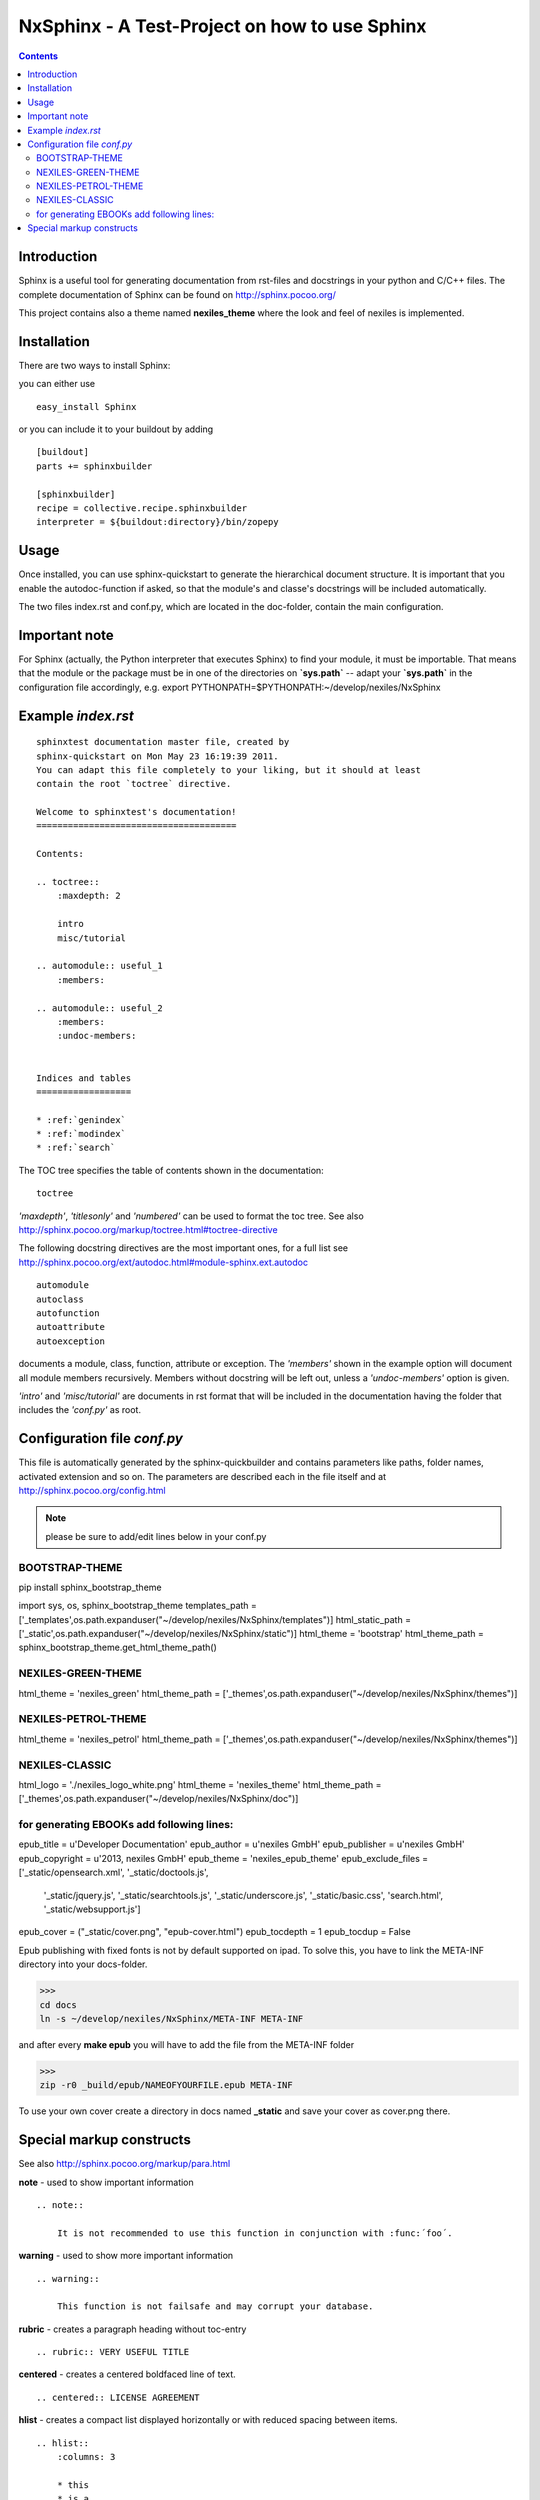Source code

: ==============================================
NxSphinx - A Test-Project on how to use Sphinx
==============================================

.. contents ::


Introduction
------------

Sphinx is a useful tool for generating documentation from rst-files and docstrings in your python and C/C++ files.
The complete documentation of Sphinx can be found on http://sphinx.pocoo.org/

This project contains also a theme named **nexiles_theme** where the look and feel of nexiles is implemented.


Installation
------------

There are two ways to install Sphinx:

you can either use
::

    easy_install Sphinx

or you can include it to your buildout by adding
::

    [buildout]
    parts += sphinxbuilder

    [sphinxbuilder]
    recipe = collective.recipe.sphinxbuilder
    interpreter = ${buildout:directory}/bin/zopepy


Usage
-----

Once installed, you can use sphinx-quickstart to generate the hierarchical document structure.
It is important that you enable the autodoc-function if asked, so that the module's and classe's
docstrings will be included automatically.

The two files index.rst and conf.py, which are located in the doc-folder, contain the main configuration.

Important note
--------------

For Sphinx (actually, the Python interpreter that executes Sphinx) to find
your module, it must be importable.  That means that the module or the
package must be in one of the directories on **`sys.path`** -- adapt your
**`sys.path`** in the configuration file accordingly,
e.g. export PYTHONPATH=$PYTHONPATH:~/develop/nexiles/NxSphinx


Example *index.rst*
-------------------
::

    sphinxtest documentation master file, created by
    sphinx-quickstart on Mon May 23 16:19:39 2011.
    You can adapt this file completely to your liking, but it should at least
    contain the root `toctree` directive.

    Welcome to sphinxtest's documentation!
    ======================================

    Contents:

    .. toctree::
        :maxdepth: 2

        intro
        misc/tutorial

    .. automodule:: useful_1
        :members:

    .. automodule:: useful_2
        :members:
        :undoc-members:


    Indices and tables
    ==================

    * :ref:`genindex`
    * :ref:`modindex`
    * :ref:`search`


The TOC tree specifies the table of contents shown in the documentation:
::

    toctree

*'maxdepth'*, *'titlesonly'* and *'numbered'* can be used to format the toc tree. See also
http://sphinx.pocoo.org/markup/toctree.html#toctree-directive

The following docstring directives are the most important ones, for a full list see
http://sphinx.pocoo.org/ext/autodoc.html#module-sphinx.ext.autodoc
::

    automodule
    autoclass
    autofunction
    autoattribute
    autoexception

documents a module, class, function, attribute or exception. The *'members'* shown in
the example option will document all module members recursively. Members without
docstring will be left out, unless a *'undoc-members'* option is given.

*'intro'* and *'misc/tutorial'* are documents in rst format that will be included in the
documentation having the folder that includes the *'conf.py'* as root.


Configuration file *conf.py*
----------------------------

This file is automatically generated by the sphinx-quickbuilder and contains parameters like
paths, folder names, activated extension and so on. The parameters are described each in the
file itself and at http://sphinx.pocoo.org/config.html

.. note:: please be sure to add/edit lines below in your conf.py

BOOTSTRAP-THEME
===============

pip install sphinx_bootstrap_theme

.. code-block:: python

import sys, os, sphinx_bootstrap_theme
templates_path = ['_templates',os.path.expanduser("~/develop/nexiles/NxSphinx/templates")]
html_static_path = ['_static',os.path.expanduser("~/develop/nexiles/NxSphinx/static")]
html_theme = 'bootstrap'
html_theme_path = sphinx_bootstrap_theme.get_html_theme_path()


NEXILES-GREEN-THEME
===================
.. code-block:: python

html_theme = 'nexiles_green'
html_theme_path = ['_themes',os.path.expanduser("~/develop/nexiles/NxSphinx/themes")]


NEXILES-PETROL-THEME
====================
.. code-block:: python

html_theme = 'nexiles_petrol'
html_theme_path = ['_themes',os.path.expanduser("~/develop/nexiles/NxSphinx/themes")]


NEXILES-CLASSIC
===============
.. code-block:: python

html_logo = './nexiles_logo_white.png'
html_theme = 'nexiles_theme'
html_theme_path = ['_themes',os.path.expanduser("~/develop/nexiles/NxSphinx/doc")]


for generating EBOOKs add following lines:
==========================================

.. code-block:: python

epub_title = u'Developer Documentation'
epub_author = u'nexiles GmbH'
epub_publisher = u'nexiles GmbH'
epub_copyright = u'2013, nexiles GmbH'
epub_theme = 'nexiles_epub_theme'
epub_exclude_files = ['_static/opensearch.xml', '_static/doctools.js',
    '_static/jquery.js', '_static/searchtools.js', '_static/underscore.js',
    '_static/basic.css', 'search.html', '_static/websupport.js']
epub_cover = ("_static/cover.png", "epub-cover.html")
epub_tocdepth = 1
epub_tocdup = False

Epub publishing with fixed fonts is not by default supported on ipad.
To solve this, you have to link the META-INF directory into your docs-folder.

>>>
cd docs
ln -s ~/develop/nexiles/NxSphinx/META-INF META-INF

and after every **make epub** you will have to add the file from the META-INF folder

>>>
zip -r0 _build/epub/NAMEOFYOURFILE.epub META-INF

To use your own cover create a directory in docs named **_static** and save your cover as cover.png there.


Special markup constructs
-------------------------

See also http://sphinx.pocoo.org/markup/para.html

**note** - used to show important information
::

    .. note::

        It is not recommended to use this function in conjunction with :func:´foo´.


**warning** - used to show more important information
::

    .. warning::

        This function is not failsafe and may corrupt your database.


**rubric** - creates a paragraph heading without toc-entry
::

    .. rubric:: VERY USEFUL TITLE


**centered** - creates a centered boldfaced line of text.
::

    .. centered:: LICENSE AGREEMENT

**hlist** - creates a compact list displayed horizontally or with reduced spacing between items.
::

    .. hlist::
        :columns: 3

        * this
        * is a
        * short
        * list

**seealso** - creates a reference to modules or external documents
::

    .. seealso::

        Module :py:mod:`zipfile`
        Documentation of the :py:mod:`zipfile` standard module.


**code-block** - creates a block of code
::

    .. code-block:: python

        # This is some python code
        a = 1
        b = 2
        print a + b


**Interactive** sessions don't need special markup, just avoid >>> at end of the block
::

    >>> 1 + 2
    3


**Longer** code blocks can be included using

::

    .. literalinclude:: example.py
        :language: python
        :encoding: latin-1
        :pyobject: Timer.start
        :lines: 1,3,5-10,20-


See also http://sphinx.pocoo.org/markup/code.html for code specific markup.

◆ ◆ ◆ ◆ ◆

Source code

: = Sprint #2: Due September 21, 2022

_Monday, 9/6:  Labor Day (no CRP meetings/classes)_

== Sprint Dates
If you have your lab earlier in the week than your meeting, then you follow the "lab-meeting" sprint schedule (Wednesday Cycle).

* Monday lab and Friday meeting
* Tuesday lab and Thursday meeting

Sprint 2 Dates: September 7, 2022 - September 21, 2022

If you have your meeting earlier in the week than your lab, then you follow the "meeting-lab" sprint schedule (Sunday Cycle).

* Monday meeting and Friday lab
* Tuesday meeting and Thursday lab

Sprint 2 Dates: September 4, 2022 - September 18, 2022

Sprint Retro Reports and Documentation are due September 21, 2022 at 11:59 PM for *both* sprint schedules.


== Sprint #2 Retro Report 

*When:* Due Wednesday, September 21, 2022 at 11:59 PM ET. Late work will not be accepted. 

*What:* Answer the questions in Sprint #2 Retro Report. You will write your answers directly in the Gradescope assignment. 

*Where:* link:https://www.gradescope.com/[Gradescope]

◆ ◆ ◆ ◆ ◆

Task goal
Reproduce, word for word and in full, only the lines above that start at the line with "tree. See also" and run through the line with "autoexception", both ends included.

Response to this exercise
*'maxdepth'*, *'titlesonly'* and *'numbered'* can be used to format the toc tree. See also
http://sphinx.pocoo.org/markup/toctree.html#toctree-directive

The following docstring directives are the most important ones, for a full list see
http://sphinx.pocoo.org/ext/autodoc.html#module-sphinx.ext.autodoc
::

    automodule
    autoclass
    autofunction
    autoattribute
    autoexception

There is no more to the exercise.